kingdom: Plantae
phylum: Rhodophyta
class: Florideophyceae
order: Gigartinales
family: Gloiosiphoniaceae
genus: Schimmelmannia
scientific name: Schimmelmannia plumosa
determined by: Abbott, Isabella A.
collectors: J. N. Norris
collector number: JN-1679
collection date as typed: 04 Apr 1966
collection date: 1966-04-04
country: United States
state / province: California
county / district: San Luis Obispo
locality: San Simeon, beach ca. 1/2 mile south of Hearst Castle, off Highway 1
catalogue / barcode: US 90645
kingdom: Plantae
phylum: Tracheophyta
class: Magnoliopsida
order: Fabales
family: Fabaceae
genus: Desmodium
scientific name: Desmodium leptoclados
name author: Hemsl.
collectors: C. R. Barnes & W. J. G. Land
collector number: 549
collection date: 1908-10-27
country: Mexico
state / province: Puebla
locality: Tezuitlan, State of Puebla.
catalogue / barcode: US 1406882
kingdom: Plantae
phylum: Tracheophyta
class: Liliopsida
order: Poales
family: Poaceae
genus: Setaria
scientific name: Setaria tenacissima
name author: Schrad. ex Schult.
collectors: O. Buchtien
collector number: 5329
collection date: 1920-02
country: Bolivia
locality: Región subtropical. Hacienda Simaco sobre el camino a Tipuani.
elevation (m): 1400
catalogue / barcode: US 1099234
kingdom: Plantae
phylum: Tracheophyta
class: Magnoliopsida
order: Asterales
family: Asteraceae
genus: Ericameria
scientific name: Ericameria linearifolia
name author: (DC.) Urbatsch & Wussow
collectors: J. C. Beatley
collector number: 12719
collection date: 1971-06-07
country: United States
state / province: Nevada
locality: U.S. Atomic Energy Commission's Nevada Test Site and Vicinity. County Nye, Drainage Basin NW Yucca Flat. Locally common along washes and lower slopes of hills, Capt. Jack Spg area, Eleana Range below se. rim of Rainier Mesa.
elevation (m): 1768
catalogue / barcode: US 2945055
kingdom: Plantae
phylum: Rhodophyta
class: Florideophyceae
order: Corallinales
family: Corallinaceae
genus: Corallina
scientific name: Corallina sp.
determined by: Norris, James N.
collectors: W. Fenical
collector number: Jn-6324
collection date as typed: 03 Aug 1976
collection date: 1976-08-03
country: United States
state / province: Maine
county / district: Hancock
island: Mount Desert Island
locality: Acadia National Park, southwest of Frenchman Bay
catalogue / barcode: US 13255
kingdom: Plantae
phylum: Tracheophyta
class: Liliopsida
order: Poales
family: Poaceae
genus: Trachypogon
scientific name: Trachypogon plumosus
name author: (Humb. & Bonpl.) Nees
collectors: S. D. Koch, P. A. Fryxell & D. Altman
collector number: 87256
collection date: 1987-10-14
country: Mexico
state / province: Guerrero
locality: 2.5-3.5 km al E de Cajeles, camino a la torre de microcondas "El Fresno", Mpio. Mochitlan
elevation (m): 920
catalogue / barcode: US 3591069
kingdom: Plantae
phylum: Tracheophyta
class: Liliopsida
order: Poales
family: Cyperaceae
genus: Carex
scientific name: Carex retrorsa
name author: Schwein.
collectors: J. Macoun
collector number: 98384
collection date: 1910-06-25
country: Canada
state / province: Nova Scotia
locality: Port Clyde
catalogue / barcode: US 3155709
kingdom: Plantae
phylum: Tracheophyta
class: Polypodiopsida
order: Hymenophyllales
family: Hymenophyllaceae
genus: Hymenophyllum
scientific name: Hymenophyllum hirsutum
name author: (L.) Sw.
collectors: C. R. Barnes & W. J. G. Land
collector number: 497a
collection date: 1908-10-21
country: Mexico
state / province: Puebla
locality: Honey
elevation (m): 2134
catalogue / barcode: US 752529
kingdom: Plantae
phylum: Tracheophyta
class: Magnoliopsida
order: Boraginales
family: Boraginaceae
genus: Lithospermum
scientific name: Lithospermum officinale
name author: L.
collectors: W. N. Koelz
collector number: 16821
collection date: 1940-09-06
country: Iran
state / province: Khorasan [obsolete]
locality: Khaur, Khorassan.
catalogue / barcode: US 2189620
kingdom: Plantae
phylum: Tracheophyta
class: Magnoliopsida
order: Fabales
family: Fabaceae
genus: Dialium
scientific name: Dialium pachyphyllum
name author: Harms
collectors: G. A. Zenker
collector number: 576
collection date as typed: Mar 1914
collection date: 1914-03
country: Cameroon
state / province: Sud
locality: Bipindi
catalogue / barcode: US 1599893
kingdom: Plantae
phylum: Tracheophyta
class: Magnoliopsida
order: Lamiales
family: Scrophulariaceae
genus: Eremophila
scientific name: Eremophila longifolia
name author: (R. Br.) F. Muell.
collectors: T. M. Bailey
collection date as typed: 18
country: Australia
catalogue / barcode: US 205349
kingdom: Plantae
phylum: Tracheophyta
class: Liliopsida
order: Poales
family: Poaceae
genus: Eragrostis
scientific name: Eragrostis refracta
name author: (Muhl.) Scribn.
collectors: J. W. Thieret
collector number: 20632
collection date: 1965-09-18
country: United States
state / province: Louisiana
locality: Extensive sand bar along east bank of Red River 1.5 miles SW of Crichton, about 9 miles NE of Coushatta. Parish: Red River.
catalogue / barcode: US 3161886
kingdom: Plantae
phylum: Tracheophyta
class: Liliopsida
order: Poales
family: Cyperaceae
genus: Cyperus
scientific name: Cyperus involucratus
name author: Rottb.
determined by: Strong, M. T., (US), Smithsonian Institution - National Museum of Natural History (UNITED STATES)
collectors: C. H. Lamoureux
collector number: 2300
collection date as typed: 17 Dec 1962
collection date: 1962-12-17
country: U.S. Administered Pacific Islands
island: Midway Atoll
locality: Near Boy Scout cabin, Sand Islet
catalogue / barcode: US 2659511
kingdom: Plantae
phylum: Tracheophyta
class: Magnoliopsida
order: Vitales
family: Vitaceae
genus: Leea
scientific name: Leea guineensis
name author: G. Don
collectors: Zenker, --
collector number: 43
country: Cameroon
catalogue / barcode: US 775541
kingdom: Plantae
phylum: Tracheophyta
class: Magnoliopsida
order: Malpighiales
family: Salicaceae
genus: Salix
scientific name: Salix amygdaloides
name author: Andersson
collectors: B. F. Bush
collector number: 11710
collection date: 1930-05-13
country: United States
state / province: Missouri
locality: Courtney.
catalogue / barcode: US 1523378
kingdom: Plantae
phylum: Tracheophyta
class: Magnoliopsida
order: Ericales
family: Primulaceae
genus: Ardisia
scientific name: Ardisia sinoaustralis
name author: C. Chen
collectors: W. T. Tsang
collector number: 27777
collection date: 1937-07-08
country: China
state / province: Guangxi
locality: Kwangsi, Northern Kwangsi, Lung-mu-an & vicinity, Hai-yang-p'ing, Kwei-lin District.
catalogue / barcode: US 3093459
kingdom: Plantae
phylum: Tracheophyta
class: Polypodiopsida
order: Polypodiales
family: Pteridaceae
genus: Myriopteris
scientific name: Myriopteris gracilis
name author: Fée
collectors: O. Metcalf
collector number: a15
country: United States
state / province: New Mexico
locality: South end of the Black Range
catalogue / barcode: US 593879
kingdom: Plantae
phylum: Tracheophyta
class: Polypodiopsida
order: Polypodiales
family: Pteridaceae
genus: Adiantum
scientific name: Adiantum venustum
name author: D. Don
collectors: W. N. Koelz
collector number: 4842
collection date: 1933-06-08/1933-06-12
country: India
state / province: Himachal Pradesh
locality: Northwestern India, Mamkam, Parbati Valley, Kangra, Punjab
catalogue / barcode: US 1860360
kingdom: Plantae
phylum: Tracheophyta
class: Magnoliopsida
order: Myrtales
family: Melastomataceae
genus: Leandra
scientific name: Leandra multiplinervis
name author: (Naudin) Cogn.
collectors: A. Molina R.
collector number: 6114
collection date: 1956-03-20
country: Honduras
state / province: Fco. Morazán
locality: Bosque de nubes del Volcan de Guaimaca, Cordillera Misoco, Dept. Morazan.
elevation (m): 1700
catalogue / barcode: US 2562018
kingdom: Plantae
===
Find every line in the material that contains the string "determined", and copy each of those lines. Matching is case-sensitive.

determined by: Abbott, Isabella A.
determined by: Norris, James N.
determined by: Strong, M. T., (US), Smithsonian Institution - National Museum of Natural History (UNITED STATES)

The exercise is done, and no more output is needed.